Aux Shetland, les pêcheurs espèrent renaître grâce au Brexit

Capitaine de l’Adenia, chalutier long de 70 mètres, George Anderson, 59 ans, a voté pour le Brexit. Pour lui, comme pour les autres pêcheurs de Lerwick, dans l’extrême nord de l’Ecosse, ce choix relevait d’une « évidence ».

« Nous n’avions qu’une seule option: reprendre le contrôle de notre destin », lâche-t-il, assis sur le siège de sa cabine high-tech, dans le port de Lerwick balayé par les vents de la mer du Nord.

L’homme défend la pêche, « un bon boulot ». « Sortir chasser les poissons, les attraper, les ramener à terre puis s’occuper de sa famille. Le seul hic, ce sont les quotas de pêche. Le gouvernement a lâché beaucoup de poissons », déplore-t-il.

Avec l’archipel des Hébrides extérieures, les îles Shetland, à 200 kilomètres des côtes du nord de l’Ecosse, furent le seul comté britannique à voter pour une sortie du Royaume-Uni de la Communauté économique européenne (CEE) lors du référendum de 1975.

Car à l’entrée du pays dans la CEE, en 1973, les pêcheurs locaux subissent les effets conjugués de l’intégration européenne et du développement concomitant de l’industrie pétrolière.

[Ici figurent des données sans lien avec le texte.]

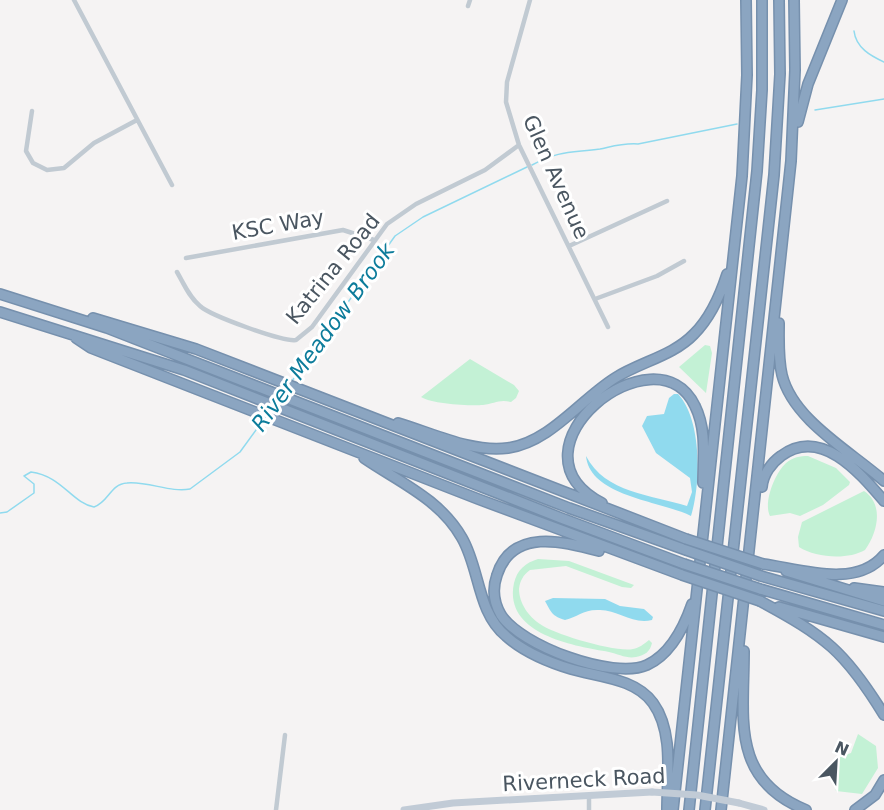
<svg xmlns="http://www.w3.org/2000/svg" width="884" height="810" font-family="'DejaVu Sans',sans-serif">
  <rect width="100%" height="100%" fill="#f5f3f3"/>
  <path fill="#c3f1d5" d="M705 345 710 346 712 353 706 393 679 367Z
    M470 359 514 385 519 391 516 398 511 402C499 399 494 404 483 405 469 406 432 404 421 397Z
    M808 456 836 468 850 482 849 485 823 505 800 516 790 513 770 516C763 503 775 473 786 463 793 457 800 456 808 456Z
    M864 491C884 504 878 532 865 550 848 560 816 558 799 547L798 537 802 522Z
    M538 559 569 561 634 585 631 588 622 587 566 566 530 570C523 575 520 581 519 589 519 603 529 617 540 624 553 634 617 653 633 649 639 648 644 644 649 640L652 643C650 652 645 655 636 657 627 659 618 654 609 652 573 646 503 634 514 583 517 570 525 563 538 559Z
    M858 734 876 746 878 768 862 794 836 791 833 782 840 757 851 753Z"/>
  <path fill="#90daee" d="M674 394H678C702 420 701 483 691 516 662 501 590 497 586 456 605 493 652 495 687 506L692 492 690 478 656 453 642 426 647 416 664 414 669 398Z
    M553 598 605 599 620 606 644 609 653 617 652 620C633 625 618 610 600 610 583 609 578 617 565 620 552 616 551 612 545 601Z"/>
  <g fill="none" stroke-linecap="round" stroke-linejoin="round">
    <path stroke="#90daee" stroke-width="1.5" d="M854 31C856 48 871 56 884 62
      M815 110 884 99
      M532 165C560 150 571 153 600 149 614 146 623 143 638 144L737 124
      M292 381 395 236 423 217 527 167
      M0 513 7 512 34 493V484L24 476 31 472C62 476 72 503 94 507 109 502 110 484 127 483 148 481 171 493 190 489L240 452 264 419"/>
    <defs>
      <path id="highway" d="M798 122 808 84 842 0
        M0 294 107 328 569 508 686 550
        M0 312 184 370 561 518 684 564
        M93 318 196 349 686 539
        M779 323C779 341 778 358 782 375 793 420 850 451 884 481
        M76 338 91 348 478 499 682 575
        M398 423C432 433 472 453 508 448 550 442 580 400 615 378 640 362 673 356 694 334 711 317 720 296 727 274
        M364 458C399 482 440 499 462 538 480 569 477 612 506 636 524 652 548 662 571 669 598 677 635 678 653 703 674 732 667 776 667 810
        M762 487C763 475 771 463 781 456 821 426 860 473 884 501
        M602 503C499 449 657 325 695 406 707 430 703 458 703 483
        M599 551C563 541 512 528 497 575 492 589 494 603 501 615 521 646 613 680 647 665 671 654 684 627 692 604
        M763 564C800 569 856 589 884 555
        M786 571 884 601
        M761 576 884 611
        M854 588 884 592
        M760 589 884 625
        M760 601C825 636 845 651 884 715
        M779 607 884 637
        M744 651C744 719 730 779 806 810
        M673 810 742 176 747 75 746 0
        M689 810 757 171 762 90V0
        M705 810 774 175 780 74 779 0
        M721 810 791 161 795 70 794 0
        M855 810 875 795 884 780"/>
    </defs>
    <use href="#highway" stroke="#7690ad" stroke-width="12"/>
    <path stroke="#c1cad2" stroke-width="4.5" d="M74 0 172 185
      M530 0 507 82 506 102 519 145 608 327
      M468 6 470 0
      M32 111 26 151 33 163 47 170 64 168 94 143 137 120
      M569 246 667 201
      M186 258 343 230 374 240
      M177 272C184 284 189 297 200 306 211 316 283 342 296 340L312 327 387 224 416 204 485 170 519 145
      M595 299 657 276 684 261
      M589 795V810
      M276 810 285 735"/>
    <path stroke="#c1cbd6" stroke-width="7" d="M739 803 764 810
      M404 810 453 803 652 792"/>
    <use href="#highway" stroke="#8ba5c1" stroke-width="9"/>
    <defs>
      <path id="highway-bridge" d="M686 539 763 564
        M686 550 761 576
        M684 564 760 589
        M682 575 760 601"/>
    </defs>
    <use href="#highway-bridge" stroke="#7690ad" stroke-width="12" stroke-linecap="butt"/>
    <path stroke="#c1cbd6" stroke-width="7" d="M652 792 697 795 739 803"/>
    <use href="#highway-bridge" stroke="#8ba5c1" stroke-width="9"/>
  </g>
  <g text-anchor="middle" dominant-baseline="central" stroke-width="6" stroke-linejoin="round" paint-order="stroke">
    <g font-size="21" fill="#4a5661" stroke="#fff">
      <text transform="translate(556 177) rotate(66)">Glen Avenue</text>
      <text transform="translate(278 225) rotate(-10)">KSC Way</text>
      <text transform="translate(333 269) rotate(-51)">Katrina Road</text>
      <text transform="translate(584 780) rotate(-3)">Riverneck Road</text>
    </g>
    <g font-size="22" font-style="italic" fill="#0c7c9b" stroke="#fff">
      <text transform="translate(323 337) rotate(-54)">River Meadow Brook</text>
    </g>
  </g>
  <g transform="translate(836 762) rotate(24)" stroke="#ffffff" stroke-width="4.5" paint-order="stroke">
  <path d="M0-4.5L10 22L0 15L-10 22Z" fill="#4a5661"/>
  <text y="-9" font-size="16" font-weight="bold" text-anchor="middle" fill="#4a5661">N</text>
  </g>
</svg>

– ‘Plus que quelques bateaux’ –

Certains partent travailler dans les raffineries, tandis que ceux restés en mer voient des chalutiers d’autres pays européens venir pêcher dans leurs eaux. La surpêche entame alors les réserves de poissons et, dans la foulée, les quotas mis en place par Bruxelles mettent sur la touche bien des pêcheurs locaux.

« Aujourd’hui, il ne reste plus que quelques bateaux », lâche, amer, George Anderson, dont les trois fils travaillent à bord du même chalutier. « Nous avions une belle flotte à l’époque, espérons qu’elle renaisse en partie! ».

Gary Leask, 38 ans, est capitaine du Krestel, un bateau de pêche aux crustacés. Contrairement à George Anderson, dont tous les camarades de classe ont fini pêcheurs, sa génération a eu le choix entre la pêche et l’or noir, découvert au début des années 1970 au large de l’archipel.

« Le pétrole, c’était la garantie d’avoir un bon salaire, se remémore-t-il, alors qu’avec la pêche on dépend de la météo et des réserves de poissons. »

A la sortie de l’école, trente de ses camarades ont poursuivi dans la pêche. Seuls trois en vivent toujours. « Les autres sont partis dans le pétrole ou d’autres industries, c’est dommage », lâche-t-il.

– ‘Sacrifiable’ –

Pour autant, un cinquième de la population active locale travaille encore dans l’aquaculture, et l’industrie génère le tiers des richesses de l’archipel.

Malgré leur scepticisme initial vis-à-vis de l’Europe, 56% des habitants ont voté pour rester dans l’UE, moins que la moyenne des Ecossais (62%), mais à rebours des Britanniques, qui ont voté à 52% pour sortir du bloc.

Aux Shetland, certains gardent en travers de la gorge une note rédigée par le gouvernement britannique lors des négociations d’entrée dans la CEE — et révélée trente ans plus tard — affirmant que la pêche « doit être considérée comme potentiellement sacrifiable ».

A l’approche des négociations de sortie du Royaume-Uni de l’UE, les pêcheurs redoutent d’être à nouveau victimes d’un accord entre Londres et Bruxelles qui leur serait défavorable. « C’est notre grande peur », affirme Simon Collins, un responsable de l’Association des pêcheurs des Shetland. « La plaie est toujours béante. »

D’autant que Fergus Ewing, le ministre écossais des Affaires rurales, a prévenu que la Première ministre Theresa May pourrait être tentée d’offrir un accès aux eaux territoriales britanniques aux autres pays européens en échange d’une contrepartie. « Nous devrions avoir un gouvernement écossais indépendant, capable de faire front pour les pêcheurs et leurs intérêts », a-t-il dit.

Un porte-parole du gouvernement britannique lui a répondu en affirmant que le Brexit était au contraire une « opportunité » de fixer de nouveaux quotas de pêche justes. Et, pour l’avenir de l’économie locale, de s’assurer de la durabilité des stocks de poissons.